Trump Threatens to Sue After Being Asked to Pay Security Costs for His Rally

The Trump campaign is indignant that it is being expected to help cover the cost of extra security for a rally planned in Minneapolis Thursday. According to the campaign, Minneapolis Mayor Jacob Frey is “attempting to extort President Trump’s re-election campaign by conjuring up a phony and outlandish bill for security.”
Let us pause here to acknowledge two facts. One: the Trump campaign reported it has raised, in the third quarter of this year alone, $125 million. And two: the Trump campaign has a left a trail of bad debts, some several years old at this point, in cities around the country.

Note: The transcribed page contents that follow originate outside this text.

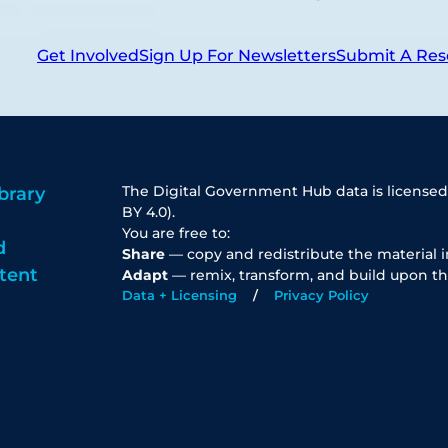
Get Involved
Sign Up For Newsletters
Submit A Res
The Digital Government Hub data is licensed
brary
BY 4.0).
You are free to:
d
Share
— copy and redistribute the material 
tent
Adapt
— remix, transform, and build upon th
Data + Licensing
Privacy Policy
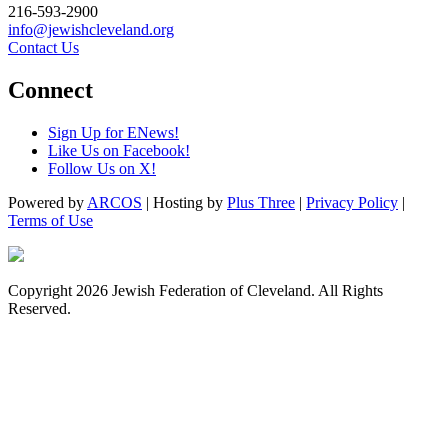
216-593-2900
info@jewishcleveland.org
Contact Us
Connect
Sign Up for ENews!
Like Us on Facebook!
Follow Us on X!
Powered by
ARCOS
| Hosting by
Plus Three
|
Privacy Policy
|
Terms of Use
Copyright 2026 Jewish Federation of Cleveland. All Rights
Reserved.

According to a June report from the Center for Public Integrity, the campaign has stuck at least ten cities with security bills that reach almost $1 million dollars combined in the last three years. The costs range from a $16,191 invoice from the tiny 20,000-person Lebanon City, Ohio, to a whopping $570,000 owed to the city of El Paso since February. (That figure includes a 21% late fee assessed when the Trump campaign failed to settle up six months after the fact.)
The report only included cities that went through the trouble of invoicing the campaign for police costs. Many, the report notes, didn’t even bother asking.
There’s some disagreement over who should shoulder the additional security cost of campaign rallies. Some campaigns always cover security costs of their events, but it’s not a universal practice. And, according to the Center for Public Integrity, “in many of these cases, there are no signed contracts between the municipal governments and the Trump campaign. The cities dispatched police officers to secure Trump’s events because they believe public safety required it — and the U.S. Secret Service asked for it.” There are other isolated examples of candidates and cities disagreeing about who should foot the bill, but few campaign have left as many bad debts in their wake as the Trump campaign.
With the Trump campaign poised to descend on his city Thursday — and with Minneapolis Police Department cancelling days off and calling for back-up from around the state — Minneapolis Mayor Jacob Frey came up with a plan to make sure the campaign paid for any costs associated with the event in advance.
That plan, as recounted by Trump campaign manager Brad Parscale in an righteous email to supporters Monday night: “Frey’s city government preemptively informed the Target Center that it would be responsible for $530,000 in security and other costs related to the event. The Target Center then attempted to pass the costs on to the Trump campaign under threat of withholding use of the arena.”
Parscale included an email from the Trump campaign’s lawyers threatening to sue AEG, owner of the Target Center.
Parscale tweeted the email Monday night, accusing the mayor of “abusing his power in an attempt to block the President’s supporters from seeing him speak on Thursday.” Trump himself piled on the next morning, retweeting his campaign manager and calling Frey a “lightweight mayor” who “is hurting the great police and other wonderful supporters.”
A representative for AEG declined to comment on the president’s threat or to confirm whether the event would take place as scheduled, but preparations for the rally appear to be going ahead. On Tuesday afternoon Vice President Mike Pence announced he was planning to join Trump at the Target Center on Thursday.